The Pope’s Envoy, Cardinal Matteo Zuppi, President of the Italian Bishops’ Conference, concluded his mission in Washington, D.C., on Wednesday, 19 July. The Holy See released a statement saying that Zuppi traveled to Washington on a three-day visit accompanied by an official of the Vatican Secretariat of State, to meet with United States President Joe Biden, thus continuing the peace mission Pope Francis had entrusted to him.
Upon arriving on Monday evening, 17 July, Cardinal Zuppi met with Archbishop Timothy Broglio, President of the United States Catholic Conference of Bishops (usccb), at the Apostolic Nunciature. They exchanged thoughts on the war in Ukraine and on the Holy See’s initiatives to help victims and promote peace.
The following morning, at the Rayburn House Office Building, the Vatican delegation, joined by Apostolic Nuncio, Cardinal-elect Christophe Pierre, and Monsignor Séamus Patrick Horgan, Counsellor of the Apostolic Nunciature, met with some members of the United States Commission on Security and Cooperation in Europe (Helsinki Commission), to whom he presented the nature and development of the mission entrusted to them by the Pope. They reflected together on the way in which said mission could be rendered more effective.
In the afternoon later that day, the pontifical envoy and the other members of the delegation went to the White House, where they were greeted by President Biden. Cardinal Zuppi gave him a letter from the Holy Father underlining the Pope’s sorrow for the suffering caused by the war. The meeting, which began a little after 5 p.m., lasted for over an hour, and took place in an atmosphere of great cordiality and mutual listening.

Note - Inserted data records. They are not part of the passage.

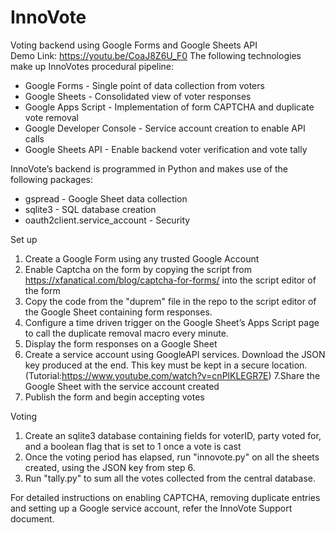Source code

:# InnoVote
Voting backend using Google Forms and Google Sheets API <br/>
Demo Link: https://youtu.be/CoaJ8Z6U_F0
The following technologies make up InnoVotes procedural pipeline:
* Google Forms - Single point of data collection from voters
* Google Sheets - Consolidated view of voter responses
* Google Apps Script - Implementation of form CAPTCHA and duplicate vote removal
* Google Developer Console - Service account creation to enable API calls
* Google Sheets API - Enable backend voter verification and vote tally

InnoVote’s  backend is programmed in Python and makes use of the following packages:
* gspread - Google Sheet data collection
* sqlite3 - SQL database creation
* oauth2client.service_account - Security


Set up
1. Create a Google Form using any trusted Google Account
2. Enable Captcha on the form by copying the script from https://xfanatical.com/blog/captcha-for-forms/ into the script editor of the form
3. Copy the code from the "duprem" file in the repo to the script editor of the Google Sheet containing form responses.
4. Configure a time driven trigger on the Google Sheet’s Apps Script page to call the duplicate removal macro every minute.
5. Display the form responses on a Google Sheet
6. Create a service account using GoogleAPI services. Download the JSON key produced at the end. This key must be kept in a secure location.
(Tutorial:https://www.youtube.com/watch?v=cnPlKLEGR7E)
7.Share the Google Sheet with the service account created
8. Publish the form and begin accepting votes

Voting
1. Create an sqlite3 database containing fields for voterID, party voted for, and a boolean flag that is set to 1 once a vote is cast
2. Once the voting period has elapsed, run "innovote.py" on all the sheets created, using the JSON key from step 6.
3. Run "tally.py" to sum all the votes collected from the central database.

For detailed instructions on enabling CAPTCHA, removing duplicate entries and setting up a Google service account, refer the InnoVote Support document.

During the conversation, readiness was assured to support humanitarian initiatives, especially those dedicated to children and the most vulnerable people, to respond to urgent needs and to foster paths of peace. The morning of 19 July the Vatican delegation participated in the Senate Prayer Breakfast at the U.S. Congress House, during which Cardinal Zuppi had the opportunity to brief participants on his meetings during the various stages of his peace mission. At this event, appreciation was expressed for the Holy See’s efforts, and the responsibility of every individual to work for peace was emphasized.
“The meeting with the President was quite good”, Apostolic Nuncio Pierre told Vatican News in an interview. “The Cardinal insisted a lot about the fact that we want to contribute, but we have not the potential to resolve immediately all the problems. We know their complexity. So he insisted about the humanitarian dimension and the desire of the Holy Father to contribute in every possible way, but in particular, to the situation of the children, the children who have been transported to Russia from Ukraine”. The Cardinal-elect noted the Holy See’s responsibility to take action, since it is part of the world. “The consequences of the war are terrible for the people”, he said. “I speak about the refugees, the people who have died, the trauma, especially in particular the question of the children”. He also explained that “in the diplomatic world, we have to work step by step”, adding that “one of these steps is precisely what the Cardinal [Zuppi] is doing, without the pretension to resolve everything. And we have a lot of hope for the future”, he concluded.
In a separate interview with Vatican News, Archbishop Timothy Broglio also commented on the Holy See’s initiative and on Cardinal Zuppi’s mission. He said the meeting with President Biden was “not mediation, but an opportunity to see what the Holy See could do to help in an eventual end of hostilities in Ukraine”. Expressing concern for a potential escalation, Archbishop Broglio stressed the importance of the statement from the Committee on International Justice and Peace, which “decried the use of cluster bombs, aligning ourselves with the position that the Holy See has taken about those kinds of weapons which are […] indiscriminate in the victims”. The Archbishop also shared that seeing the destruction and suffering taking place in Ukraine, “Catholics in the United States tried to respond the best way we could”, which he said was through prayer and humanitarian assistance.